The Frasnian-Famennian mass extinction event devastated tropical marine ecosystems and ranks in the top six in taxonomic and ecological severity. The close stratigraphic association between the extinction and the Kellwasser Anoxia Events support a link between oceanographic anoxia and extinction. The Upper and Lower Kellwasser horizons have been identified in epicontinental, basinal settings in Laurussia, Gondwana, Siberia, and South China. The Hongguleleng Formation (Late Devonian) in northwestern Xinjiang, China, contains both the Frasnian-Famennian boundary and the rebound from the Frasnian-Famennian extinction event in a highly fossiliferous shallow marine setting associated with a Devonian oceanic island arc complex (part of the Central Asian Orogenic Belt, or CAOB). Here we show that the Hongguleleng Formation also records the Upper Kellwasser Anoxia Event through analysis of multiple geochemical proxies. In contrast to previous studies asserting that the Kellwasser Events were restricted to epicontinental seaways and basins, our results indicate that it occurred not only along the shallow continental margins of the closing Rheic Ocean, but also in shallow water in the open oceanic part of Paleotethys.

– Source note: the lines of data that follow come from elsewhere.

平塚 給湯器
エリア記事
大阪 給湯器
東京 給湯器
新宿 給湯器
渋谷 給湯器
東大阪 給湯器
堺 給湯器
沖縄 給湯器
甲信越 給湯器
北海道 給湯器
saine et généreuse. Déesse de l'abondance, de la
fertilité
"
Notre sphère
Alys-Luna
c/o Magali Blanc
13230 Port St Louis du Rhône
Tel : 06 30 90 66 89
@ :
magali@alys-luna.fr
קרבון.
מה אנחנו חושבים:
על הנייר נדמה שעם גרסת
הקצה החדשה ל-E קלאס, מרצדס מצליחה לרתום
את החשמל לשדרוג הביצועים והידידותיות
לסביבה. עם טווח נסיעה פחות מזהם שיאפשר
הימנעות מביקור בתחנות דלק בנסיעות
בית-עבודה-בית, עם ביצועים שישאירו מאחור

Previous explanations for the Kellwasser Events from epicontinental margins and basins call for the migration of deep anoxic bottom water into shallow water environments as a kill mechanism for shallow marine ecosystems or attribute it to sea level rise and subsequent stagnation. There is no evidence that the Devonian oceans completely overturned during the Kellwasser Events; similarly, many transgressive events in the Devonian are not associated with black shales. We therefore suggest an alternative mechanism for the Kellwasser Events based on new evidence from the CAOB, where anoxia is driven by episodic eutrophication of surface waters.